■ EXERCISE: Answer with the exact lines of the following material from the one containing "19. Start asap" through the one containing "storing the information", both end lines included.

■ AVAILABLE RECORDS:
○ ○ ○ ○ ○ ○ ○
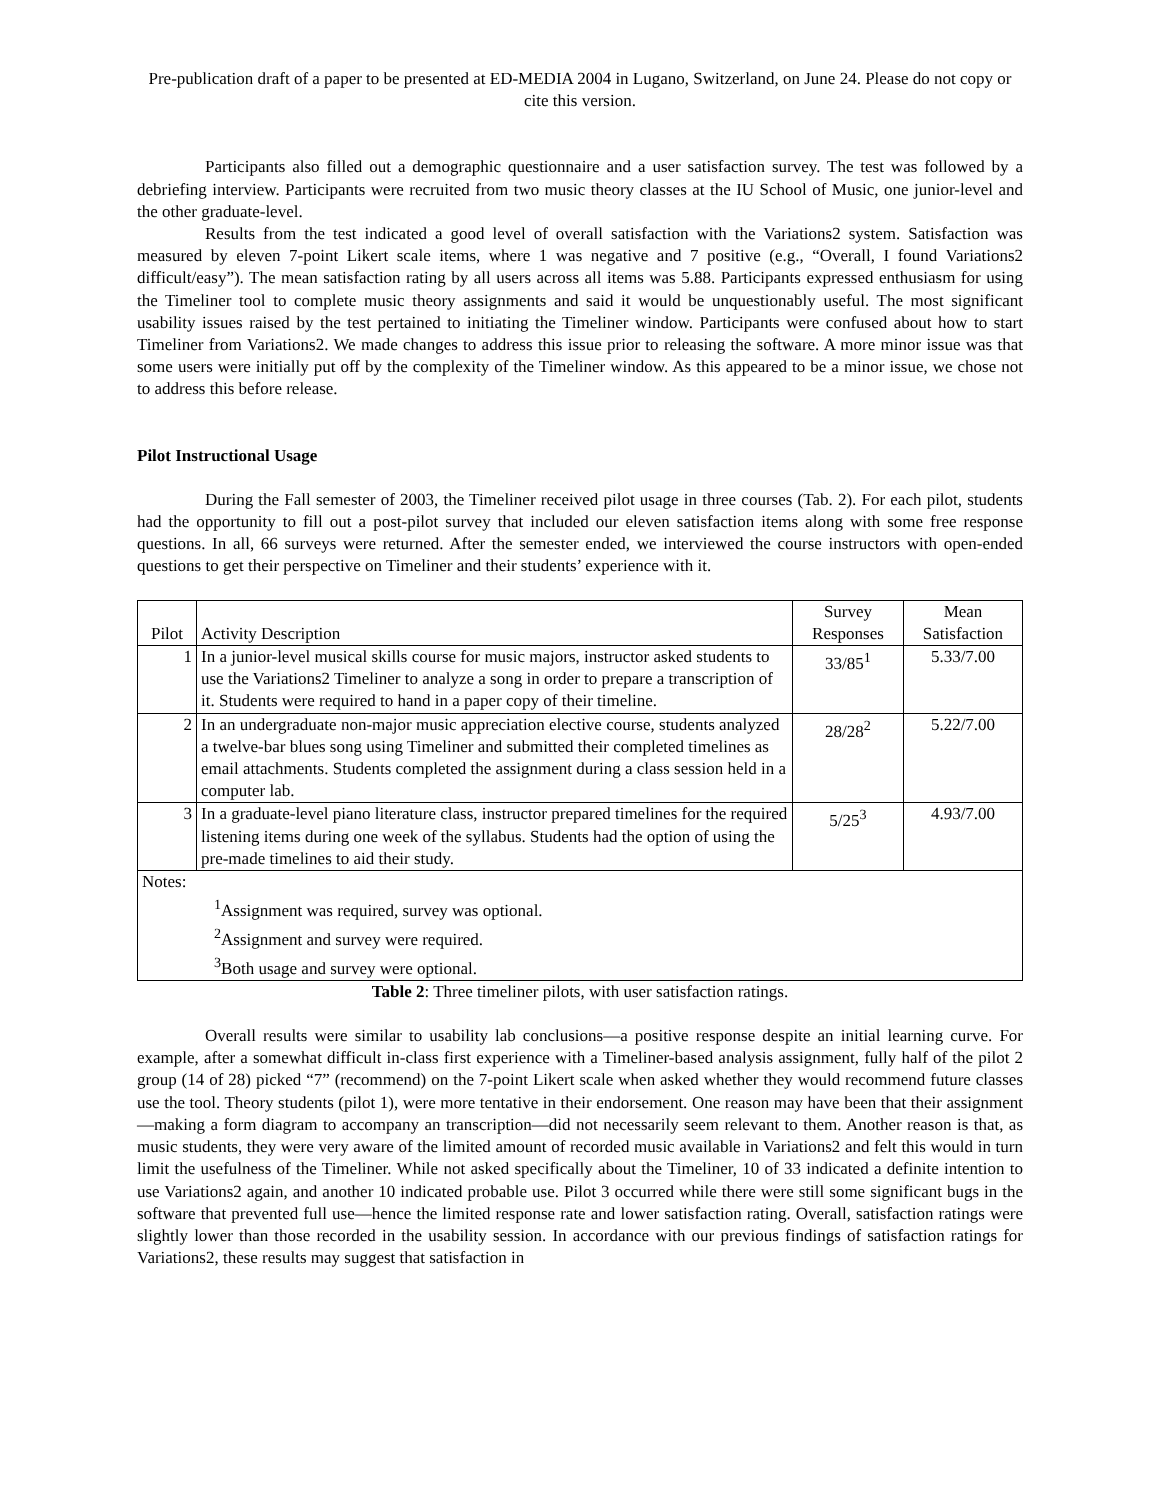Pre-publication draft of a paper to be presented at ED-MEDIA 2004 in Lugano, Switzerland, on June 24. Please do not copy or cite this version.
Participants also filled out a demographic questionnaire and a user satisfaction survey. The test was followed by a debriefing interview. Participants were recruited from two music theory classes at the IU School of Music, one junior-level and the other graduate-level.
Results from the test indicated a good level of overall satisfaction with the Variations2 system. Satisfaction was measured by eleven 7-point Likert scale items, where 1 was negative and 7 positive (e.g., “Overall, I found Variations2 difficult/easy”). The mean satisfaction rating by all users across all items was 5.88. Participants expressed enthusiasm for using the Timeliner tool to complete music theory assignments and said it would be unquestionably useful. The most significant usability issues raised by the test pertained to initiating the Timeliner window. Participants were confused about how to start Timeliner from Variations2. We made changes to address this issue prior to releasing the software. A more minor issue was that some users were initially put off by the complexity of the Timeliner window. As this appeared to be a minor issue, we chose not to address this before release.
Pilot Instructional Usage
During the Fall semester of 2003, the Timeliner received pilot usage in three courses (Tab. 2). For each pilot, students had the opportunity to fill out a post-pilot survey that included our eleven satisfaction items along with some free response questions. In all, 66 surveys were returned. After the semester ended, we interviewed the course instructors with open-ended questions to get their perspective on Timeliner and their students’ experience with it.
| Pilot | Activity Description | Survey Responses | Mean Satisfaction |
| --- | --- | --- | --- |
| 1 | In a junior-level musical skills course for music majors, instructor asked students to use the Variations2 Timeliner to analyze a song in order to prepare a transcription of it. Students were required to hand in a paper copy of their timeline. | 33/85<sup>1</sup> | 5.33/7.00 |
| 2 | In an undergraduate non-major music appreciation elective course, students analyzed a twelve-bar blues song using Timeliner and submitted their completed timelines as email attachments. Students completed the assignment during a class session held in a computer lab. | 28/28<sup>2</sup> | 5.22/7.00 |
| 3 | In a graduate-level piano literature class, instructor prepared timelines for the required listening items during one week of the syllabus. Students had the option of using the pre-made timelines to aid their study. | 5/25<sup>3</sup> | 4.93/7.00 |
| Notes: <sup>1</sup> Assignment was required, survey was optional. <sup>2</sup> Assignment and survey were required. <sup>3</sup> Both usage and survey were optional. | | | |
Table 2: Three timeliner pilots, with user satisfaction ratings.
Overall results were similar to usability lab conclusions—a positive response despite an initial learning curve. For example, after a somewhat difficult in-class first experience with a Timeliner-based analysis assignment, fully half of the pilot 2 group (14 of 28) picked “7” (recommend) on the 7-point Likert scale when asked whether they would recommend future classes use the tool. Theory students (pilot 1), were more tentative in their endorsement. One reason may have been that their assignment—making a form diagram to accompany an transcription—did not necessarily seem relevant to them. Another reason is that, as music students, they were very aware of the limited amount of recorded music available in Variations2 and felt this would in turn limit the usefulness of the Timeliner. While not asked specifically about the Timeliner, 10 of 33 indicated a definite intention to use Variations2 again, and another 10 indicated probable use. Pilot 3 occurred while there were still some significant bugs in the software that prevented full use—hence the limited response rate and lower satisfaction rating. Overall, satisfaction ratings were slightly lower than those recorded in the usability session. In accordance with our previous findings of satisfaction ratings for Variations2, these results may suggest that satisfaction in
○ ○ ○ ○ ○ ○ ○
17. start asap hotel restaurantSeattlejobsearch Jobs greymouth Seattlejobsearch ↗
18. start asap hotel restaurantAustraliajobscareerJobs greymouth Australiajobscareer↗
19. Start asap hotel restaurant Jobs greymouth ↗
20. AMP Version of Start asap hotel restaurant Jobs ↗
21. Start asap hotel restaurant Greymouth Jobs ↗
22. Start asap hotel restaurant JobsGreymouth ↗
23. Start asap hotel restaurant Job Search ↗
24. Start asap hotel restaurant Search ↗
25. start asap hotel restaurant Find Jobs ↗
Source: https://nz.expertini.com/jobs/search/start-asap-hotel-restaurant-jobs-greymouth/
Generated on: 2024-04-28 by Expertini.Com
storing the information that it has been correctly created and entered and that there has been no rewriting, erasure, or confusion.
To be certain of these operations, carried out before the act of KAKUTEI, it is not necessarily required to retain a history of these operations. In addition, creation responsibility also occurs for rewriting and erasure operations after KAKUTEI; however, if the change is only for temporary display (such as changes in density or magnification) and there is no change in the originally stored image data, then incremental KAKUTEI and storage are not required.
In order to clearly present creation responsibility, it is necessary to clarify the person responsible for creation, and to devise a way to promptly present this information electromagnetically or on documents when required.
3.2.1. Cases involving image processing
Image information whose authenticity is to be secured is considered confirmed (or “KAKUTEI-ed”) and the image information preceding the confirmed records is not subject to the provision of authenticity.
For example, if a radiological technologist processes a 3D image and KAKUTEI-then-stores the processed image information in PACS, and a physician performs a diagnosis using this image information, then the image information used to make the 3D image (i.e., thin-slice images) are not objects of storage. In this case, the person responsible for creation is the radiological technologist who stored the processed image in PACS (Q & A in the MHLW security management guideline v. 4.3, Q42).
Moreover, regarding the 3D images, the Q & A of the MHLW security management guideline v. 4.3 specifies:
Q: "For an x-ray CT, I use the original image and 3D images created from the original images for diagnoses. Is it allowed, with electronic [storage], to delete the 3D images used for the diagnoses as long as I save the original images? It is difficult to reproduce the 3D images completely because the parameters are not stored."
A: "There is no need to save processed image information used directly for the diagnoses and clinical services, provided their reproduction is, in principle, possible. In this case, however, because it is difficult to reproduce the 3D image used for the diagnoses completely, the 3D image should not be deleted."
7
○ ○ ○ ○ ○ ○ ○
■ ANSWER:
19. Start asap hotel restaurant Jobs greymouth ↗
20. AMP Version of Start asap hotel restaurant Jobs ↗
21. Start asap hotel restaurant Greymouth Jobs ↗
22. Start asap hotel restaurant JobsGreymouth ↗
23. Start asap hotel restaurant Job Search ↗
24. Start asap hotel restaurant Search ↗
25. start asap hotel restaurant Find Jobs ↗
Source: https://nz.expertini.com/jobs/search/start-asap-hotel-restaurant-jobs-greymouth/
Generated on: 2024-04-28 by Expertini.Com
storing the information that it has been correctly created and entered and that there has been no rewriting, erasure, or confusion.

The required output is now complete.